**Direction 1**
Translate this sentence from the ComputeDomains article into Spanish: "When the job finishes, the domain is removed."

**Reading text**

Compute Domains: Bringing Multi-Node NVLink Awareness to Kubernetes

April 9, 2026

As AI workloads continue to scale, the bottleneck is no longer just raw GPU availability. Increasingly, performance depends on how efficiently GPUs can communicate across nodes. That is especially true for large model training, distributed inference, and pipeline-parallel workloads that rely heavily on high-bandwidth, low-latency interconnects.

NVIDIA’s ComputeDomains introduce a Kubernetes-native abstraction for managing multi-node NVLink-connected GPU communication dynamically. Rather than forcing platform teams to preconfigure static communication groupings between nodes, ComputeDomains enable Kubernetes to allocate and tear down those groupings as part of workload scheduling.

This shift has important implications for performance, utilization, isolation, and the operational model of large-scale AI platforms.

The Infrastructure Gap for AI Platforms

Kubernetes has become the default control plane for modern infrastructure, including GPU-backed environments. But traditional Kubernetes scheduling is still mostly centered on node-local resources such as CPU, memory, storage, and device counts.

That model starts to break down for modern AI systems. In rack-scale systems such as NVIDIA’s GB200 NVL72, GPUs are no longer best viewed as isolated devices attached to individual servers.

Through NVLink, they are part of a larger connected fabric that enables high-speed communication across GPUs and, increasingly, across node boundaries. In practice, that means a distributed workload may care less about “how many GPUs are free” and more about “which GPUs can communicate efficiently as a coordinated compute domain.”

That distinction matters because many AI jobs do not simply request GPU capacity. They implicitly require:

  • Fast cross-GPU communication,
  • Coordinated memory access,
  • Workload-scoped isolation, and
  • Topology-aware placement.
Without fabric awareness in the orchestration layer, platform teams are left bridging the gap manually.

Static Configuration in Kubernetes

Historically, enabling secure, high-bandwidth GPU communication across multiple nodes has required a fair amount of manual planning. Infrastructure operators had to predefine how workloads would map to node groups and how communication permissions would be set up between them.

That works very poorly in a Kubernetes world.

Kubernetes is designed for dynamic placement, rescheduling, elasticity, and failure recovery. Static node-to-node communication domains work against those strengths. They introduce operational rigidity, increase the burden on cluster admins, and make it harder to share expensive GPU infrastructure efficiently across multiple teams or tenants. For AI platform teams, the result is a familiar tradeoff:

  • Preserve flexibility and sacrifice performance-aware placement,
  • Optimize for interconnect performance and accept a more brittle operational model.

ComputeDomains are meant to remove that tradeoff.

What Compute Domains do

At a high level, ComputeDomains extend NVIDIA’s Dynamic Resource Allocation (DRA) driver to make Kubernetes aware of cross-node NVLink-enabled communication requirements. When a distributed job is scheduled, the platform can automatically create a communication domain around the nodes that host that workload. When the job finishes, the domain is removed.

Under the hood, this is tied to NVIDIA’s Internode Memory Exchange Service (IMEX), which manages GPU memory permissions across nodes. In earlier implementations, IMEX domains had to be configured manually. ComputeDomains effectively bring that lifecycle into the Kubernetes control plane.

The result is a simpler model:

  1. A workload requests distributed GPU resources.

**Data supplied**
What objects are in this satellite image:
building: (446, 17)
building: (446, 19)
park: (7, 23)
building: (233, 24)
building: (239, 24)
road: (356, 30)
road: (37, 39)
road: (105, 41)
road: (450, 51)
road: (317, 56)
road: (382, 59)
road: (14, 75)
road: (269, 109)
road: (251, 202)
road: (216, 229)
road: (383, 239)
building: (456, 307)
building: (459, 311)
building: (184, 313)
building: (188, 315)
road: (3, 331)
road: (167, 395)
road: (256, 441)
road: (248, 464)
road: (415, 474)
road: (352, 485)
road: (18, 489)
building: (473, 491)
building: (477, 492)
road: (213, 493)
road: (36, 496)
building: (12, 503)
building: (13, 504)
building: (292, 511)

**Direction 2**
Please update the entries from their start through the line holding "road: (18, 489)", inclusive, changing "park" to "green space" and keeping all else the same. Return only those lines.

**Expected answer 1**
Cuando el trabajo termina, el dominio se elimina.

**Expected answer 2**
What objects are in this satellite image:
building: (446, 17)
building: (446, 19)
green space: (7, 23)
building: (233, 24)
building: (239, 24)
road: (356, 30)
road: (37, 39)
road: (105, 41)
road: (450, 51)
road: (317, 56)
road: (382, 59)
road: (14, 75)
road: (269, 109)
road: (251, 202)
road: (216, 229)
road: (383, 239)
building: (456, 307)
building: (459, 311)
building: (184, 313)
building: (188, 315)
road: (3, 331)
road: (167, 395)
road: (256, 441)
road: (248, 464)
road: (415, 474)
road: (352, 485)
road: (18, 489)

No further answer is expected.